- **Required work**:
1. Decide whether each statement agrees with the article on database data masking. Answer yes or no and quote the words from the article that settle it: (a) the article covers three implementation methods; (b) the breaches named in the introduction come from banking and retail; (c) the SQL approach combines the functions REPLACE, SUBSTRING and CONCAT.
2. Please pick up the article on database data masking after its final sentence and keep writing it.

- **Text block**:
---------------

Information Security 17 min read

Database Data Masking Techniques: SQL, Java, and MyBatis-Mate Sensitive-Jackson Comparison

The article explains why data masking is essential for protecting sensitive information, then details three implementation methods—SQL, Java (with open‑source plugins), and the MyBatis‑Mate‑Sensitive‑Jackson ORM extension—comparing their principles, code examples, advantages, limitations, performance, suitable scenarios, and cost considerations.

IT Architects Alliance
IT Architects Alliance
IT Architects Alliance
Database Data Masking Techniques: SQL, Java, and MyBatis-Mate Sensitive-Jackson Comparison

Introduction

Real‑world data breaches in e‑commerce and healthcare illustrate the critical need for data security, and database masking serves as an invisible shield that protects sensitive information without disrupting normal usage.

1. SQL Implementation: “Database Metamorphosis”

(a) Principle

SQL functions such as REPLACE, SUBSTRING and CONCAT can be combined to replace or hide parts of sensitive fields (e.g., names, addresses, ID numbers, phone numbers) while preserving the data’s business value.

---------------

[Recorded data]
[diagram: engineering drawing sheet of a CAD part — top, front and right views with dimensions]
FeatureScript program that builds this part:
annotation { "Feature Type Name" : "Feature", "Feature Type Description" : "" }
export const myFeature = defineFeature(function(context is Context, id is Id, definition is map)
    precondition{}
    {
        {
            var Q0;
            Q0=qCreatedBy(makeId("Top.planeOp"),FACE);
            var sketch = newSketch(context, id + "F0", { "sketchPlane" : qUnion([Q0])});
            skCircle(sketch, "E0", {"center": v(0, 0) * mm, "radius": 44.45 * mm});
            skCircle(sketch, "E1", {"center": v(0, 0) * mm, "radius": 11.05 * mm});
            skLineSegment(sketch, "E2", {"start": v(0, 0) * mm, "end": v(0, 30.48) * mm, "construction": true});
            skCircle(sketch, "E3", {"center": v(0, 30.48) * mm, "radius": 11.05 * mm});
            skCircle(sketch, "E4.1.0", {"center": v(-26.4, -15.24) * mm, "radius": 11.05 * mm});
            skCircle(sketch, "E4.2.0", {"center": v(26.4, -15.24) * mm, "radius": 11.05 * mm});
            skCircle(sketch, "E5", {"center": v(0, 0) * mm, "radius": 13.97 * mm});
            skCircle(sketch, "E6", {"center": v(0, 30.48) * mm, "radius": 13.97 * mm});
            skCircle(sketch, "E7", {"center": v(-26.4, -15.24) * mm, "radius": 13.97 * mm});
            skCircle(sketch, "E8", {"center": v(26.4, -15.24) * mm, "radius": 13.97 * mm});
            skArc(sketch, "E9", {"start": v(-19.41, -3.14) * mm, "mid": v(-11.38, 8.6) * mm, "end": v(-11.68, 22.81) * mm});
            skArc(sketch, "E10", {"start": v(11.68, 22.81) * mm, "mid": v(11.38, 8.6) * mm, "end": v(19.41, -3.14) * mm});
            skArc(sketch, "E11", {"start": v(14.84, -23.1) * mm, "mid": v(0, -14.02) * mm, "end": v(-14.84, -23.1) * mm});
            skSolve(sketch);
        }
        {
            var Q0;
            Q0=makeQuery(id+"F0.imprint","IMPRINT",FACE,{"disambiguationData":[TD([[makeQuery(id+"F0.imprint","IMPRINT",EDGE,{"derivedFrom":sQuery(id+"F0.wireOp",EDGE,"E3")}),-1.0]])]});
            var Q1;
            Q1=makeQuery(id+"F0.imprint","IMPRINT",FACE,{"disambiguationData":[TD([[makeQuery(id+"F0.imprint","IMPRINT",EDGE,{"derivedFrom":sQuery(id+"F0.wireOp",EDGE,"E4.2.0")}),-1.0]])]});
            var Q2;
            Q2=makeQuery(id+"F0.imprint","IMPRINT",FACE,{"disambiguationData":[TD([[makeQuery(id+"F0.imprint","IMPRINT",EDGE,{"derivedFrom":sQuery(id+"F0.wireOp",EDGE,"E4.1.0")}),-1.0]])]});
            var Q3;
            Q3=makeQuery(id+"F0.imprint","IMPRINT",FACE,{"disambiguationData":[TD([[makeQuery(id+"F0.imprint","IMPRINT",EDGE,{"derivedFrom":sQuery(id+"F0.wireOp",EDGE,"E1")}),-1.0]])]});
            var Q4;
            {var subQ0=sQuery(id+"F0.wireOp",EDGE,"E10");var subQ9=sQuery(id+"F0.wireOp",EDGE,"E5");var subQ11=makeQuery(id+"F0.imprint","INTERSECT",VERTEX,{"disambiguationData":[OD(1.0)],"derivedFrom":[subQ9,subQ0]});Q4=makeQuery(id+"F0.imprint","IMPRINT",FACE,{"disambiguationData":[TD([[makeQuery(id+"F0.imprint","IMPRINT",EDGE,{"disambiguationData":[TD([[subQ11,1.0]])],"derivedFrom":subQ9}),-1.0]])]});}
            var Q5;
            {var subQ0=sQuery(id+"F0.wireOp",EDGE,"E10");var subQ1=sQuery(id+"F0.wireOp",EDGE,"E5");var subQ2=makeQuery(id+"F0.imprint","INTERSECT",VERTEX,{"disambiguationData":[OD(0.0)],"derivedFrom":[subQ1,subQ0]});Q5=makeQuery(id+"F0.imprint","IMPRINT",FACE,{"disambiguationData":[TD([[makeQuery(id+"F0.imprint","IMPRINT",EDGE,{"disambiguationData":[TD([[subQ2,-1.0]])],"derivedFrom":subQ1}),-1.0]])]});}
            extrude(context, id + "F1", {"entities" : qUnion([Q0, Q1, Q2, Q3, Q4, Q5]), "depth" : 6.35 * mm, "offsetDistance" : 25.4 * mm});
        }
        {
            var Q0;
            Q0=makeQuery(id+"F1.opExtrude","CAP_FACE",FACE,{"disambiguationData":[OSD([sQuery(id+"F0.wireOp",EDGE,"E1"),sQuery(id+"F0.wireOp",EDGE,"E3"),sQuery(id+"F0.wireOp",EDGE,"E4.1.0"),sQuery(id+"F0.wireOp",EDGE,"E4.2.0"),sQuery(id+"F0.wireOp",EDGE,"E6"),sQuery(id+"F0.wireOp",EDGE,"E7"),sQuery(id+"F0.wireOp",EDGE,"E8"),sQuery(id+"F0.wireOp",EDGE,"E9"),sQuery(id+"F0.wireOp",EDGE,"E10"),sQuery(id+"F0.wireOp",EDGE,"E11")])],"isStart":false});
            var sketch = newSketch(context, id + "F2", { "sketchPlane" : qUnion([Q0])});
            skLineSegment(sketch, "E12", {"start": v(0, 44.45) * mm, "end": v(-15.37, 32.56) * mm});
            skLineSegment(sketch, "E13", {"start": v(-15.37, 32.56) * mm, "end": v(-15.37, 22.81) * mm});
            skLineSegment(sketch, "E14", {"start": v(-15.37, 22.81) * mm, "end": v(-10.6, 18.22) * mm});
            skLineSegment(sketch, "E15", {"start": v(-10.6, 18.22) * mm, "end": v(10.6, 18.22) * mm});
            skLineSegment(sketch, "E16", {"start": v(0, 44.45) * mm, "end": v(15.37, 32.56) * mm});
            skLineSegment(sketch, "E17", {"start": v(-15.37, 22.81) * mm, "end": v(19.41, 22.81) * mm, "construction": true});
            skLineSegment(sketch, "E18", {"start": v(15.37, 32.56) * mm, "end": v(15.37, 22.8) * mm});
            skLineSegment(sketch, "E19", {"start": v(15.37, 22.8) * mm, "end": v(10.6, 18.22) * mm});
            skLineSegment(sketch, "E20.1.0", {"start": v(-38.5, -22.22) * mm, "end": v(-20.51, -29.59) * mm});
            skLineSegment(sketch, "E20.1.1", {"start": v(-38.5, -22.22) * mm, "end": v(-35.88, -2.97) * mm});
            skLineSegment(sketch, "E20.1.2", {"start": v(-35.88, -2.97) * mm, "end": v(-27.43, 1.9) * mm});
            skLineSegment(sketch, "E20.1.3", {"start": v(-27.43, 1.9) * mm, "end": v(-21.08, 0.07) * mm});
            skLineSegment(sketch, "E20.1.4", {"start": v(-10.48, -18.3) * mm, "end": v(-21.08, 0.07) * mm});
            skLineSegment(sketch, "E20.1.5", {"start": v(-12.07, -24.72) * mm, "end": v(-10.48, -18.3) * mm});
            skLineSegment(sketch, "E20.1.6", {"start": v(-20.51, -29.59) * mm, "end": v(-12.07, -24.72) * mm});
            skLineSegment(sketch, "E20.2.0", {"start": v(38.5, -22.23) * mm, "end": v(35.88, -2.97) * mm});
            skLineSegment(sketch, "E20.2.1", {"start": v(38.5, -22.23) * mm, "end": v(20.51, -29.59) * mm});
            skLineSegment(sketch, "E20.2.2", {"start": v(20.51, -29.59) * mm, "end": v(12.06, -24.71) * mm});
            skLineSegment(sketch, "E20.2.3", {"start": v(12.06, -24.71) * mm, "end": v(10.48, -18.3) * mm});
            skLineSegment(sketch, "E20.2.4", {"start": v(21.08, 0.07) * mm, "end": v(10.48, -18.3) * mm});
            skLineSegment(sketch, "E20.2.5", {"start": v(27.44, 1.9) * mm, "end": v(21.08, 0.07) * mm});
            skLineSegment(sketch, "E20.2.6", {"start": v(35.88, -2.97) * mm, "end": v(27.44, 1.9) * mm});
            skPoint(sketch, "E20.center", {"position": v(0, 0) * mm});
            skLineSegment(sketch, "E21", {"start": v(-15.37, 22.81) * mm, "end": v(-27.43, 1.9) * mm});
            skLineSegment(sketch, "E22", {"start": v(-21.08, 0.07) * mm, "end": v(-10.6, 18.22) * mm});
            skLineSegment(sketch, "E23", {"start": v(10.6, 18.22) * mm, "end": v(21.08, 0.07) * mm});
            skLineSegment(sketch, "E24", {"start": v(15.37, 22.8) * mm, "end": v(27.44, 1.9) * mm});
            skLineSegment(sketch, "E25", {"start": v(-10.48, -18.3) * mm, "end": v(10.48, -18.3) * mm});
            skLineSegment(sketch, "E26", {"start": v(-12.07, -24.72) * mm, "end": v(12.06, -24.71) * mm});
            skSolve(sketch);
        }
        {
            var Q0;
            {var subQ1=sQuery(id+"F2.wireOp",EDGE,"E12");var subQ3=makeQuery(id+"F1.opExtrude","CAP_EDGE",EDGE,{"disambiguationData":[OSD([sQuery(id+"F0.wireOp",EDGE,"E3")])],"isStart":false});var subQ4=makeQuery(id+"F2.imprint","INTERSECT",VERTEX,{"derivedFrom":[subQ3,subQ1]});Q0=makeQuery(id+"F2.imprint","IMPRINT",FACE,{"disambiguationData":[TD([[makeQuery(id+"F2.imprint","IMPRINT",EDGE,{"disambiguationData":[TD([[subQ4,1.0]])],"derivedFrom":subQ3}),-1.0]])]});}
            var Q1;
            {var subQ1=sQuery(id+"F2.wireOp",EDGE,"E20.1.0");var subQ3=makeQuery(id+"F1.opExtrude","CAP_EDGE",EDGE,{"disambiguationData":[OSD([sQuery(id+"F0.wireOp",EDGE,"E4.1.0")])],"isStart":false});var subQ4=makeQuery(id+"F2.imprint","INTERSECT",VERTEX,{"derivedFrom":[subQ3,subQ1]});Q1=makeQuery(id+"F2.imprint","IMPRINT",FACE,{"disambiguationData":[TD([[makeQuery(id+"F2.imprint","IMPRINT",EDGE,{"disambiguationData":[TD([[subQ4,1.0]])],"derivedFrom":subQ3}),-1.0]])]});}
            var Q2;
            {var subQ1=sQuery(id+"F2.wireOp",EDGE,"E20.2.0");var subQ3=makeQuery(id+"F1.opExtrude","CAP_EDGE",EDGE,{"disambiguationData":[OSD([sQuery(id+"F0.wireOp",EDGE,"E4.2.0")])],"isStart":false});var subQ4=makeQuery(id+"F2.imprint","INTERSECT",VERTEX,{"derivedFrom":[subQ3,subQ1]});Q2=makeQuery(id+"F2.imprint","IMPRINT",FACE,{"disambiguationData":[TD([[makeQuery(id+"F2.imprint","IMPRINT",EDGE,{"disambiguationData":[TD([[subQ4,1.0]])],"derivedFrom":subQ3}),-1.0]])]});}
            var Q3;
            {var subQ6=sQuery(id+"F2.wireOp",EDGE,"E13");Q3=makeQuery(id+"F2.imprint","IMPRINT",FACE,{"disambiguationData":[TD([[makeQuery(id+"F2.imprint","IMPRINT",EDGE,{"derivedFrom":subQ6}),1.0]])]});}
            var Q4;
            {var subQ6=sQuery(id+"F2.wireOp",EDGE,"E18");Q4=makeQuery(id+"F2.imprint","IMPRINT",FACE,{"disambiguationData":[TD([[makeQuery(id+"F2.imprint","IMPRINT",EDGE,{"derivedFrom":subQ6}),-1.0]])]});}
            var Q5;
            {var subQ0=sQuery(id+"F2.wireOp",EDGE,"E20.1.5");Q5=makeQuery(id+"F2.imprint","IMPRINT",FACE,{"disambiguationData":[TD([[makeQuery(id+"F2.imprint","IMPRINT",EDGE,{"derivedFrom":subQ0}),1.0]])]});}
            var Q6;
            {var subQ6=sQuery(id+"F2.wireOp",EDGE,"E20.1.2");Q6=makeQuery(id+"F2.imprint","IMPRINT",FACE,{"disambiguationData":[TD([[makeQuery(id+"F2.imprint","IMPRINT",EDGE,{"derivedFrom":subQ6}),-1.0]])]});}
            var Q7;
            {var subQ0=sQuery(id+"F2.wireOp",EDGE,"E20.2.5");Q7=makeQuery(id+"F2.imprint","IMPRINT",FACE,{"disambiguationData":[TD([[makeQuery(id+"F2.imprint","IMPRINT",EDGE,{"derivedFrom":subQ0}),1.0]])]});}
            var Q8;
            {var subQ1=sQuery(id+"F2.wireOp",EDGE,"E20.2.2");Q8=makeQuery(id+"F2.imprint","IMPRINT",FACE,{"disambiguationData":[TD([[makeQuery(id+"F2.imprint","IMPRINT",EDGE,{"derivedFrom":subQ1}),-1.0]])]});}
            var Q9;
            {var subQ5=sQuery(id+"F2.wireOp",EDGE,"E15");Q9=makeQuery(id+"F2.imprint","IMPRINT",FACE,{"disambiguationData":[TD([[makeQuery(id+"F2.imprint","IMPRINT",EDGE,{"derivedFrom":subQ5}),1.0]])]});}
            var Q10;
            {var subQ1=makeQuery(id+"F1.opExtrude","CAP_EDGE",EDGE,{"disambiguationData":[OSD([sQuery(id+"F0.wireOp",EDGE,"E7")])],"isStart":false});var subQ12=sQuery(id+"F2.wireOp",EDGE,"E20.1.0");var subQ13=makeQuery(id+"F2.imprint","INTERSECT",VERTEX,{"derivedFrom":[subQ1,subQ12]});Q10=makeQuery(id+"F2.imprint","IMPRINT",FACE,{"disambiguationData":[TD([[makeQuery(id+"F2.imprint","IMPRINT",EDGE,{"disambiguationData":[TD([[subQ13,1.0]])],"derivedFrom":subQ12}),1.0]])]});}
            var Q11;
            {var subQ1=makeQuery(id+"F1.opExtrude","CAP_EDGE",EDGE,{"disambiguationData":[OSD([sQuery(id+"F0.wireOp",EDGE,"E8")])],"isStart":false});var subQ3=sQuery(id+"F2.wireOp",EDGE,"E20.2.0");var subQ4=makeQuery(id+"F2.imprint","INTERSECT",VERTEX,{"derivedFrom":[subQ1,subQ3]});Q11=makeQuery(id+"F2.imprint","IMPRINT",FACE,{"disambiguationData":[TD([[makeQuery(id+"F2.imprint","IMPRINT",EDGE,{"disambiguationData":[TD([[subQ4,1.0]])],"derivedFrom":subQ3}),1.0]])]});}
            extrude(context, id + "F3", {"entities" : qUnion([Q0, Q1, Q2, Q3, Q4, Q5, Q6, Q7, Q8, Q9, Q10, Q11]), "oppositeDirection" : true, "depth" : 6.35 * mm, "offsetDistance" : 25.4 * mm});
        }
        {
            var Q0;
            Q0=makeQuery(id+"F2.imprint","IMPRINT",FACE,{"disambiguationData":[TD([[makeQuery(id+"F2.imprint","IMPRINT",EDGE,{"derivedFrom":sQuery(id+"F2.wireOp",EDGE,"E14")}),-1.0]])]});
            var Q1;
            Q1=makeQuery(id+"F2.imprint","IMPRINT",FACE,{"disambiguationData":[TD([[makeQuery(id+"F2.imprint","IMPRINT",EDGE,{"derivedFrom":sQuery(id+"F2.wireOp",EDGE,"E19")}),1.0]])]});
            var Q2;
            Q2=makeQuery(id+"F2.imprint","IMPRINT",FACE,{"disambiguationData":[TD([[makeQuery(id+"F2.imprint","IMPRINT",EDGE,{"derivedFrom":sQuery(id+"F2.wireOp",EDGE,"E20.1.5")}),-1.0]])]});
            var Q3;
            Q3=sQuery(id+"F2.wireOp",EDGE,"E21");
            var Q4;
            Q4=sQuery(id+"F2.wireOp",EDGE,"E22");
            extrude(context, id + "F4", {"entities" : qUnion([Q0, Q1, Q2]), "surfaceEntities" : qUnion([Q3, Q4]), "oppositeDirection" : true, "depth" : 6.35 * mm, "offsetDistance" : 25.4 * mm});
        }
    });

---------------

- **Answers below**:
1.
(a) Yes: "details three implementation methods"
(b) No: "Real‑world data breaches in e‑commerce and healthcare"
(c) Yes: "SQL functions such as REPLACE, SUBSTRING and CONCAT can be combined"

2.
(b) Practical Examples

Phone number masking

SELECT
    phone AS original_phone,
    CONCAT(SUBSTRING(phone, 1, 3), '****', SUBSTRING(phone, -4)) AS masked_phone
FROM users;

The SUBSTRING function extracts the first three and last four digits, and CONCAT joins them with asterisks to mask the middle portion.

ID card masking

SELECT
    id_card AS original_id_card,
    CONCAT(SUBSTRING(id_card, 1, 6), '******', SUBSTRING(id_card, -4)) AS masked_id_card
FROM users;

Here the first six and last four characters are kept, while the middle six are replaced with asterisks.

(c) Advantages and Limitations

Simple and direct operation for DBAs familiar with SQL.

Runs at the database layer, avoiding data‑transfer risks.

Seamless integration with MySQL, Oracle, SQL Server, etc.

Limitations include poor flexibility for complex rules, potential performance impact on large datasets, and difficulty managing uniform policies across many tables.

2. Java Implementation: Code‑Level Guardian

(a) Open‑source Tools

The sensitive-plus plugin provides annotations such as @SensitiveMobile and @SensitiveIdCard to mask common data types with configurable strategies.

(b) Custom Rules

Developers can write custom masking logic using Java string methods, reflection, and conditional statements to meet specific business requirements.

(c) Application Scenarios

Used in e‑commerce, finance, and healthcare systems to protect user privacy while allowing necessary data processing.

3. MyBatis‑Mate‑Sensitive‑Jackson: ORM Secret Weapon

(a) Plugin Overview

This MyBatis‑Plus extension offers nine built‑in masking rules and supports custom strategies via annotations.

(b) Usage Steps

Add Maven dependency

<dependency>
    <groupId>com.baomidou</groupId>
    <artifactId>mybatis-mate-sensitive-jackson</artifactId>
    <version>YOUR_VERSION</version>
</dependency>

Configure license information in application.yml and annotate entity fields with @FieldSensitive.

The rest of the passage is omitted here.